In a joint statement, Cardinals Blase Cupich of Chicago, Robert McElroy of Washington and Joseph Tobin of Newark, N.J., warned that without a moral vision, the current debate over Washington's foreign policy was mired in ''polarization, partisanship, and narrow economic and social interests.''
''Most of the United States and the world are adrift morally in terms of foreign policy,'' McElroy told The Associated Press. ''I still believe the United States has a tremendous impact upon the world."
The statement was unusual and marked the second time in as many months that members of the U.S. Catholic hierarchy have asserted their voice against a Trump administration many believe isn't upholding the basic tenets of human dignity. In November, the entire U.S. conference of Catholic bishops condemned the administration's mass deportation of migrants and ''vilification'' of them in the public discourse.
The three cardinals, who are prominent figures in the more progressive wing of the U.S. church, took as a starting point a major foreign policy address that Pope Leo XIV delivered Jan. 9 to ambassadors accredited to the Holy See.

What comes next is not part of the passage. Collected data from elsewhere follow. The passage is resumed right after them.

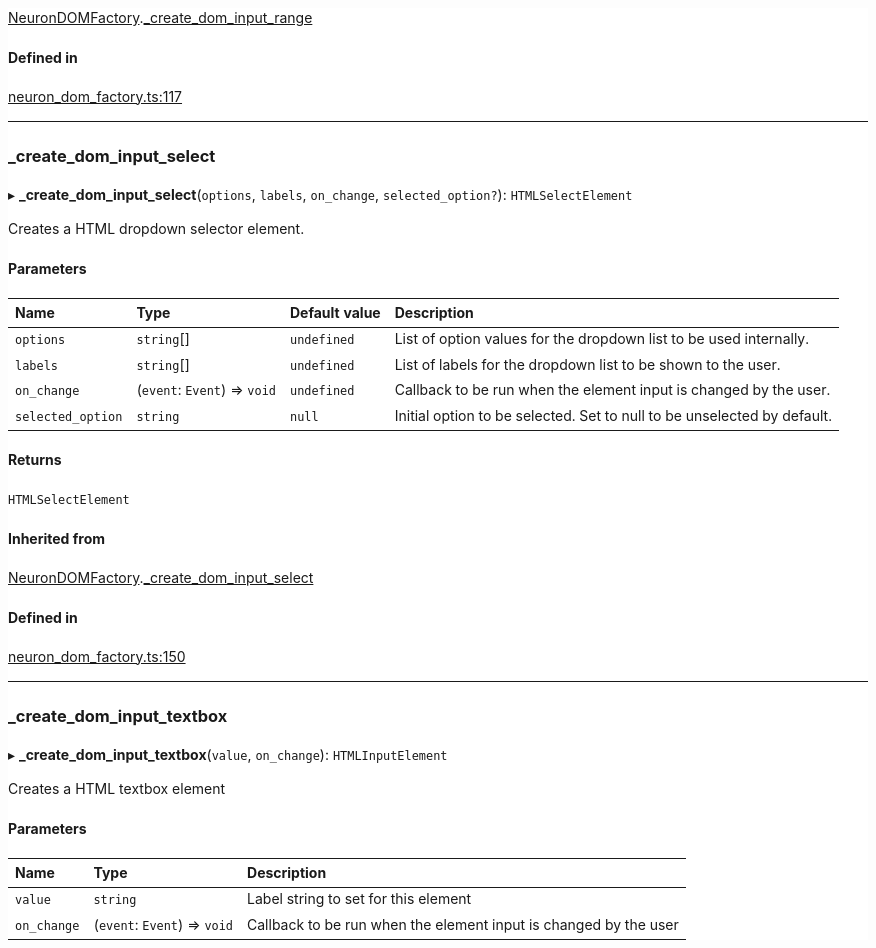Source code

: [NeuronDOMFactory](neuron_dom_factory.NeuronDOMFactory.md).[_create_dom_input_range](neuron_dom_factory.NeuronDOMFactory.md#_create_dom_input_range)

#### Defined in

[neuron_dom_factory.ts:117](https://github.com/vtol-neuron/neuron-planner/blob/4c781e4/src/js/neuron_dom_factory.ts#L117)

___

### \_create\_dom\_input\_select

▸ **_create_dom_input_select**(`options`, `labels`, `on_change`, `selected_option?`): `HTMLSelectElement`

Creates a HTML dropdown selector element.

#### Parameters

| Name | Type | Default value | Description |
| :------ | :------ | :------ | :------ |
| `options` | `string`[] | `undefined` | List of option values for the dropdown list to be used internally. |
| `labels` | `string`[] | `undefined` | List of labels for the dropdown list to be shown to the user. |
| `on_change` | (`event`: `Event`) => `void` | `undefined` | Callback to be run when the element input is changed by the user. |
| `selected_option` | `string` | `null` | Initial option to be selected. Set to null to be unselected by default. |

#### Returns

`HTMLSelectElement`

#### Inherited from

[NeuronDOMFactory](neuron_dom_factory.NeuronDOMFactory.md).[_create_dom_input_select](neuron_dom_factory.NeuronDOMFactory.md#_create_dom_input_select)

#### Defined in

[neuron_dom_factory.ts:150](https://github.com/vtol-neuron/neuron-planner/blob/4c781e4/src/js/neuron_dom_factory.ts#L150)

___

### \_create\_dom\_input\_textbox

▸ **_create_dom_input_textbox**(`value`, `on_change`): `HTMLInputElement`

Creates a HTML textbox element

#### Parameters

| Name | Type | Description |
| :------ | :------ | :------ |
| `value` | `string` | Label string to set for this element |
| `on_change` | (`event`: `Event`) => `void` | Callback to be run when the element input is changed by the user |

The speech, delivered almost entirely in English, amounted to Leo's most substantial critique of U.S. foreign policy. History's first U.S.-born pope denounced how nations were using force to assert their dominion worldwide, ''completely undermining'' peace and the post-World War II international legal order.
Leo didn't name individual countries, but his speech came against the backdrop of the then-recent U.S. military operation in Venezuela to remove Nicolás Maduro from power, U.S. threats to take Greenland as well as Russia's ongoing war in Ukraine.
The U.S. Conference of Catholic Bishops was consulted on the statement, and its president, Archbishop Paul Coakley, ''supports the emphasis placed by the cardinals on Pope Leo's teaching in these times,'' said spokesperson Chieko Noguchi.